══ Data for this exercise ══
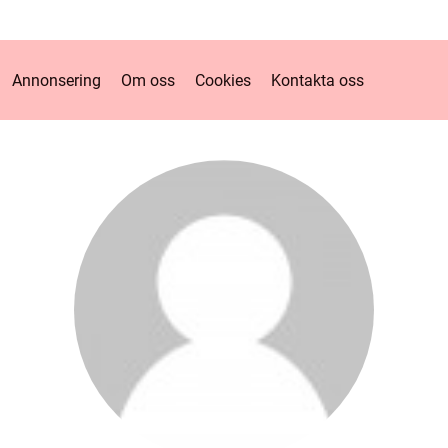
Annonsering
Om oss
Cookies
Kontakta oss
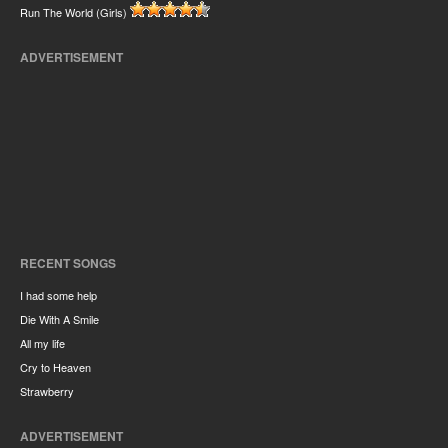
Run The World (Girls)
ADVERTISEMENT
RECENT SONGS
I had some help
Die With A Smile
All my life
Cry to Heaven
Strawberry
ADVERTISEMENT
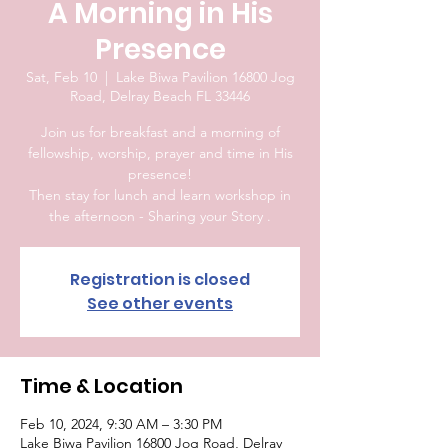
A Morning in His
Presence
Sat, Feb 10
  |  
Lake Biwa Pavilion 16800 Jog
Road, Delray Beach FL 33446
Join us for breakfast and a morning of
fellowship, worship, prayer and time in His
presence!
Then stay for lunch and learn workshop in
the afternoon - Sharing your Story .
Registration is closed
See other events
Time & Location
Feb 10, 2024, 9:30 AM – 3:30 PM
Lake Biwa Pavilion 16800 Jog Road, Delray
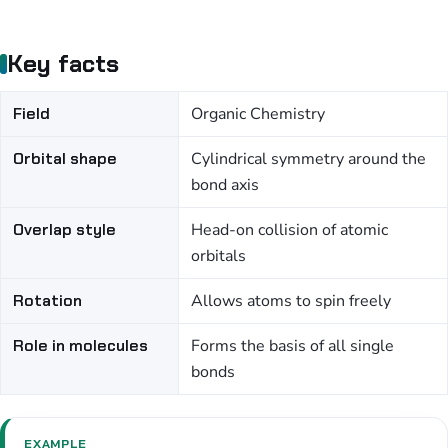
Key facts
Field
Organic Chemistry
Orbital shape
Cylindrical symmetry around the
bond axis
Overlap style
Head-on collision of atomic
orbitals
Rotation
Allows atoms to spin freely
Role in molecules
Forms the basis of all single
bonds
EXAMPLE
═══
What the task asks:
Show each line of the data above that contains the word "Pavilion".

Written reply:
Lake Biwa Pavilion 16800 Jog
Lake Biwa Pavilion 16800 Jog Road, Delray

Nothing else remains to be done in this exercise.